** Assigned task **
Pick up the blog post about Fremont High School in South L.A. where it stops, and keep writing.

[Opening Excerpted passage section]

We Don’t Have Time To Wait For Schools to Improve. But Real Change Happens Slowly. And There Are No Cookie-Cutter Solutions. | Gatsby In L.A.

We Don’t Have Time To Wait For Schools to Improve. But Real Change Happens Slowly. And There Are No Cookie-Cutter Solutions. | Gatsby In L.A.:



We Don’t Have Time To Wait For Schools to Improve. But Real Change Happens Slowly. And There Are No Cookie-Cutter Solutions.





 “There’s no harder thing than being a teacher in South L.A.,” Robert Vidaña says bluntly as we squeeze interviews into his packed schedule, sitting in his tiny cubicle in what used to be the counseling office of Fremont High School, where he is LAEP’s community school coordinator (for a post about LAEP’s work, click here; for a description of an LAEP community school coordinator’s job, click here.) Robert’s father, who attended Fremont himself, is surprised that his son chooses to work there, but Robert believes in the school, loves South L.A. for all of its challenges, and has no interest in an easier job.

[Closing Excerpted passage section]
[Opening Records shown section]

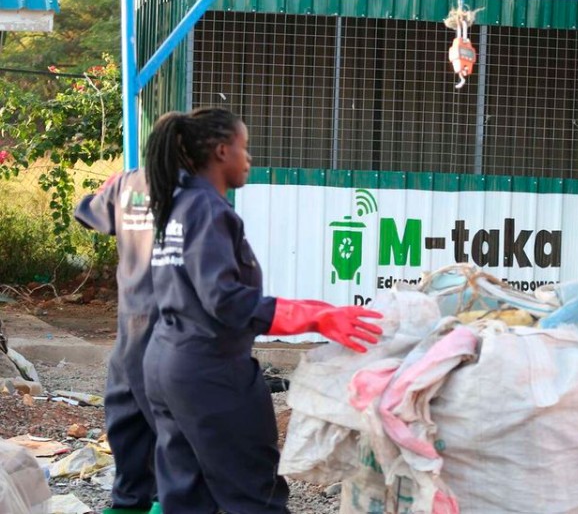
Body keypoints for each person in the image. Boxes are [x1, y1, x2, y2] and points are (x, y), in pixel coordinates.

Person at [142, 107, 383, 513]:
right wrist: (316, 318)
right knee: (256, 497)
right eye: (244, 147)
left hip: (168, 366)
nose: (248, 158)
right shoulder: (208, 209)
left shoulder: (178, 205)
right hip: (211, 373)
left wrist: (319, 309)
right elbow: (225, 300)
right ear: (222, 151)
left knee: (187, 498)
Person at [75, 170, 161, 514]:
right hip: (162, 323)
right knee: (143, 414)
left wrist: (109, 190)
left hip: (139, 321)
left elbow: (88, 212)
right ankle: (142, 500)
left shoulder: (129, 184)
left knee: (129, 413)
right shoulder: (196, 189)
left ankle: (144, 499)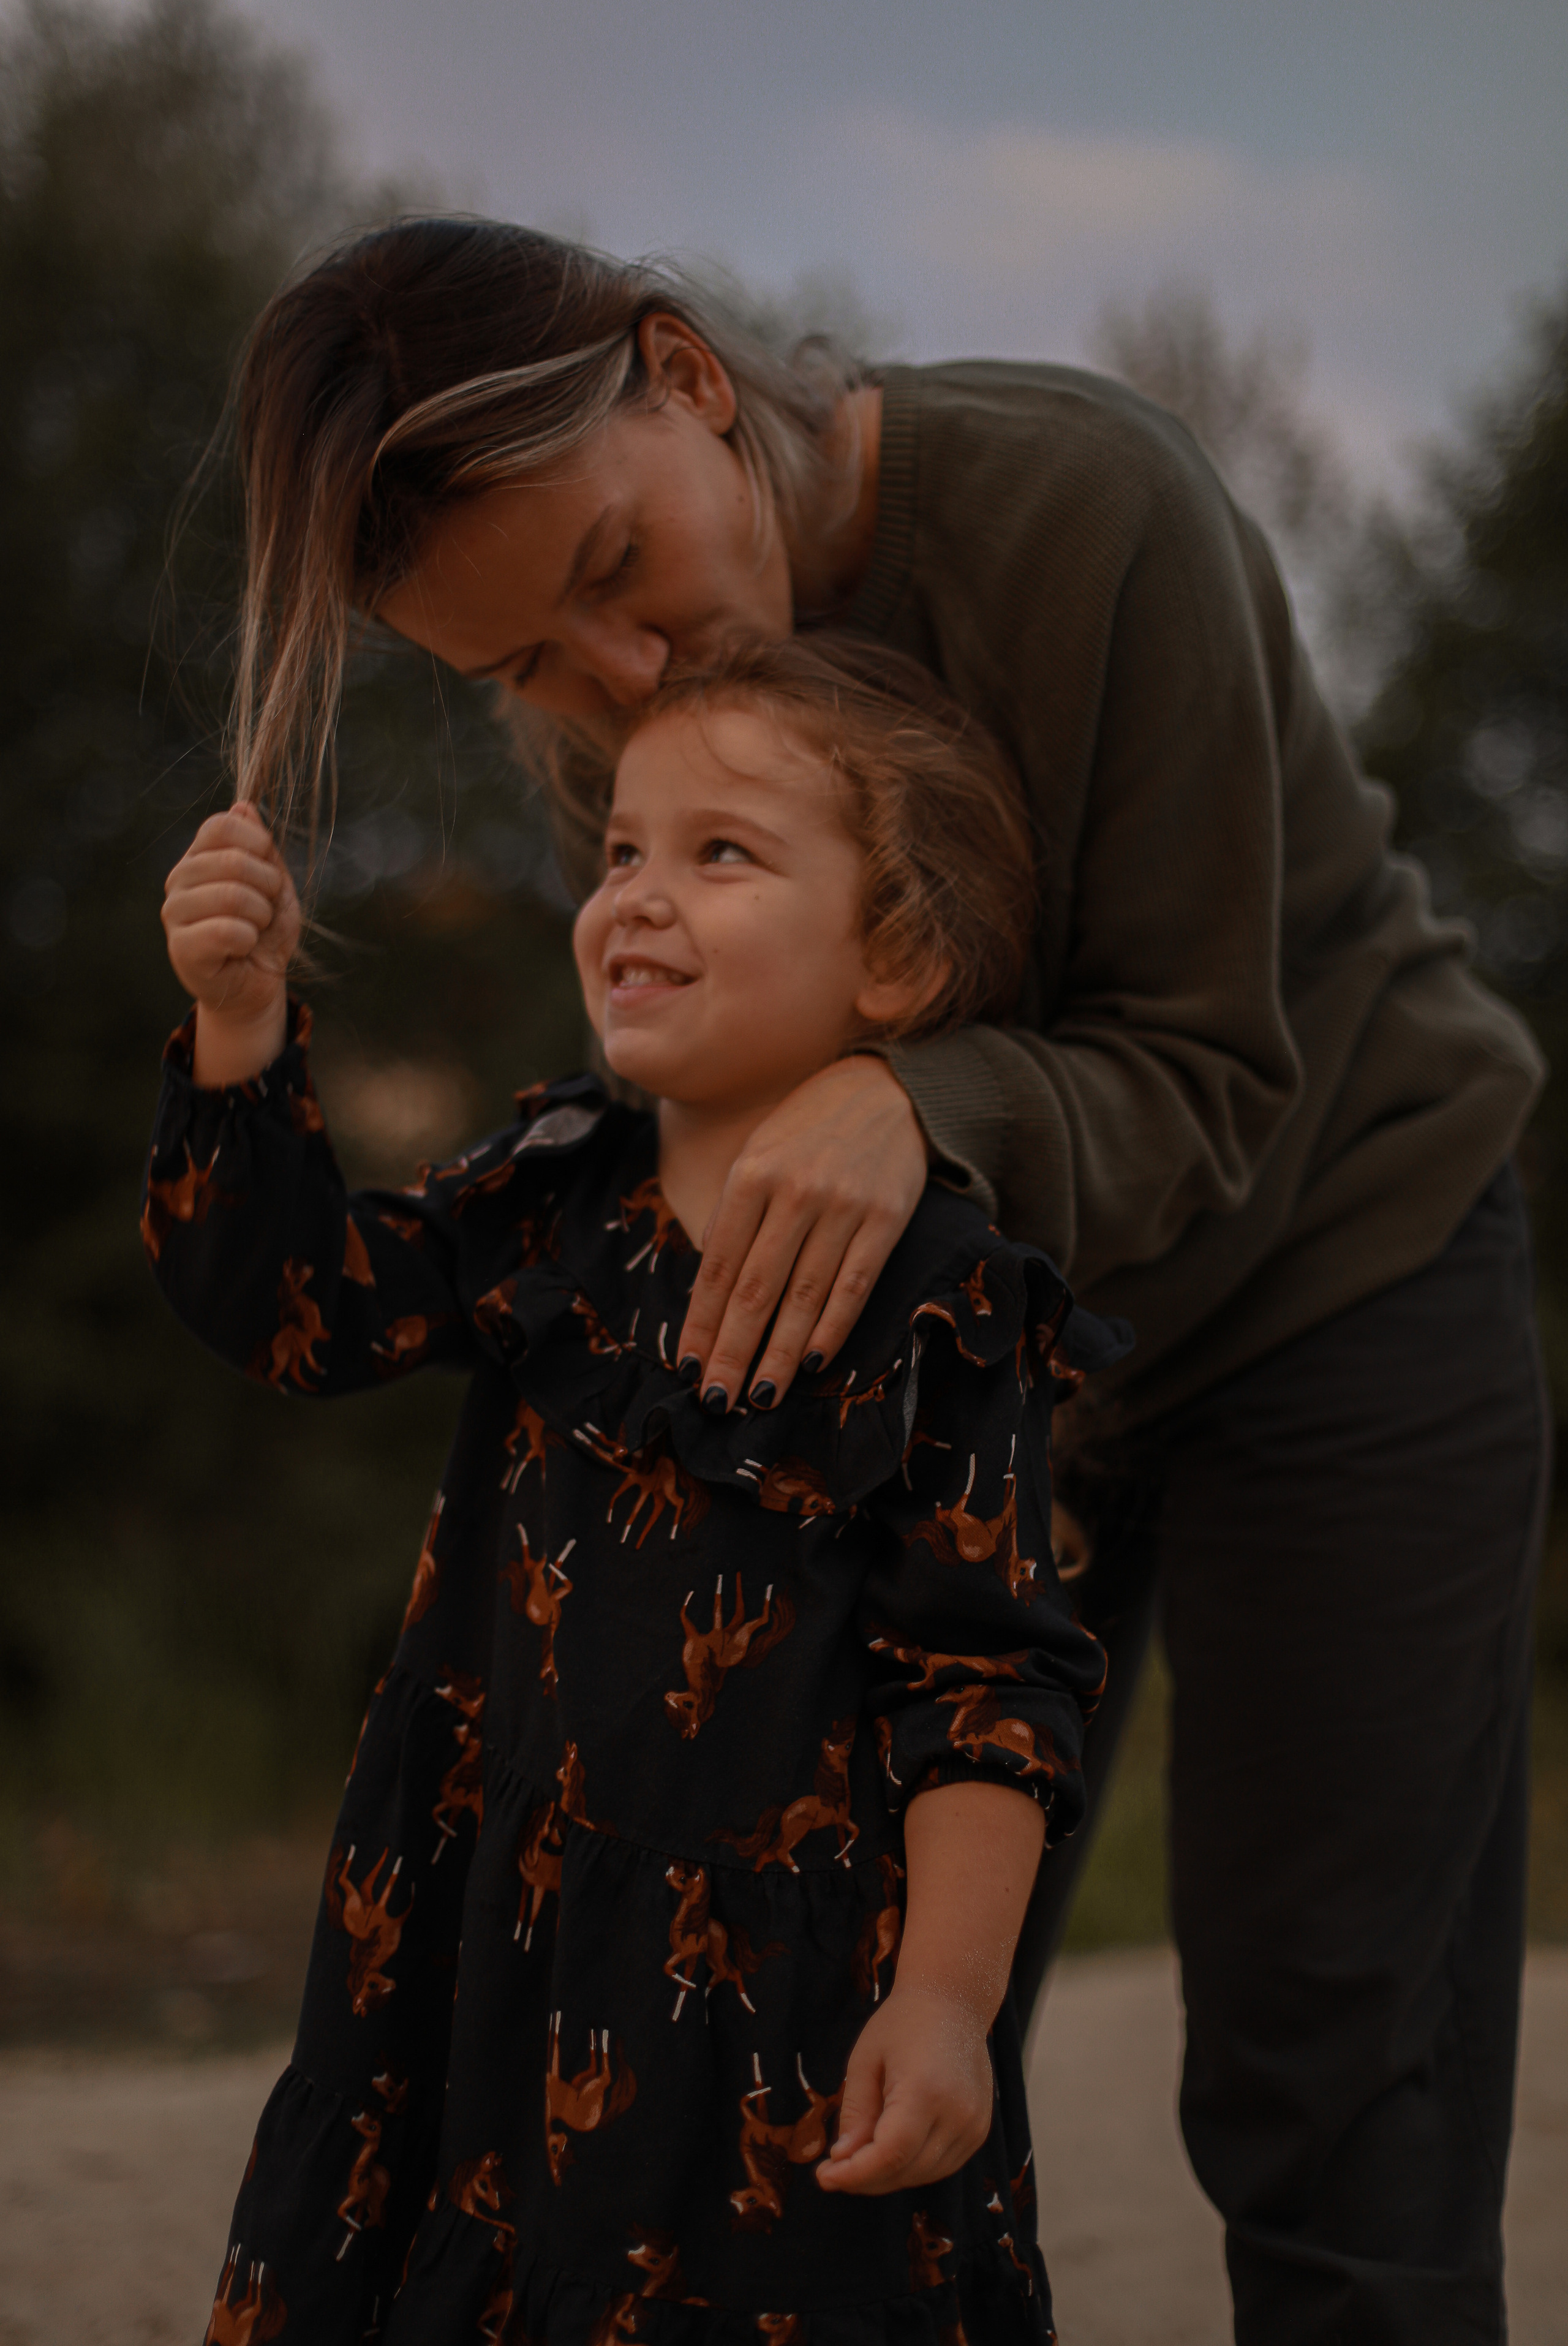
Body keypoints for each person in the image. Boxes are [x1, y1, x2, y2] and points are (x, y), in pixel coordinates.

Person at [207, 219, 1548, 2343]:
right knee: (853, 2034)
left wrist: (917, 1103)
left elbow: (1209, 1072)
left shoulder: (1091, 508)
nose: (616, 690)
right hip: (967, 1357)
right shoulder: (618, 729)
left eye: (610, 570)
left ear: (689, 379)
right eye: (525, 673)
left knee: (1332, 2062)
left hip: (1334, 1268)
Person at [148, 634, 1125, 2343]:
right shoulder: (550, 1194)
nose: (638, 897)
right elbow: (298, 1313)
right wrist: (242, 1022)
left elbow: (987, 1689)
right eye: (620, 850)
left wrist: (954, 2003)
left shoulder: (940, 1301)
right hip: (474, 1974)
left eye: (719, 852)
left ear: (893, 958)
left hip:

[Closing Records shown section]

** Exercise response **
He grew up in West Covina but found suburban life dull. After graduating from Pomona, Robert got a degree in urban planning from UCLA but found himself working first with the LAUSD to build interdisciplinary after-school programs, then in his current job at Fremont working to build a community infrastructure. “I know it’s the unsexy thing to do. The fruits of your labor are not going to be seen in two or three years.” But the work is deeply meaningful to him.
Like English teacher Jordan Gonzales (profiled here), Robert has seen enormous changes at Fremont in his time there since the school’s radical restructuring in 2010. “My first year, we had 5500 students. Now we’re down to 2300.” Like several of the students I interviewed, he believes that when the LAUSD built another high school a mile or so away, that school drew away some of Fremont’s most troubled students, the ones who came from Charles Drew Middle School, a notoriously chaotic school with insufficient resources to meet the needs of a high-poverty population.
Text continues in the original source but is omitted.